▶ **Task statement**: Produce a verbatim copy of the entries listed below.

▶ **Data**:
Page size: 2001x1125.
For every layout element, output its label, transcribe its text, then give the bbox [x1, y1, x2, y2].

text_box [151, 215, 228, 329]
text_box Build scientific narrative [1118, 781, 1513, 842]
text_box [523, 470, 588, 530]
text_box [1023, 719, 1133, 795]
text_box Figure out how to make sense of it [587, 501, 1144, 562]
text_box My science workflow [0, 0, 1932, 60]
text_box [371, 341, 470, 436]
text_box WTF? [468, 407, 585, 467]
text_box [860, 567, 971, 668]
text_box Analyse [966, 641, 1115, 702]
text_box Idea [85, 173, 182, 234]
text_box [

▶ **The completed task**:
Page size: 2001x1125.
For every layout element, output its label, transcribe its text, then give the bbox [x1, y1, x2, y2].

text_box [151, 215, 228, 329]
text_box Build scientific narrative [1118, 781, 1513, 842]
text_box [523, 470, 588, 530]
text_box [1023, 719, 1133, 795]
text_box Figure out how to make sense of it [587, 501, 1144, 562]
text_box My science workflow [0, 0, 1932, 60]
text_box [371, 341, 470, 436]
text_box WTF? [468, 407, 585, 467]
text_box [860, 567, 971, 668]
text_box Analyse [966, 641, 1115, 702]
text_box Idea [85, 173, 182, 234]
text_box [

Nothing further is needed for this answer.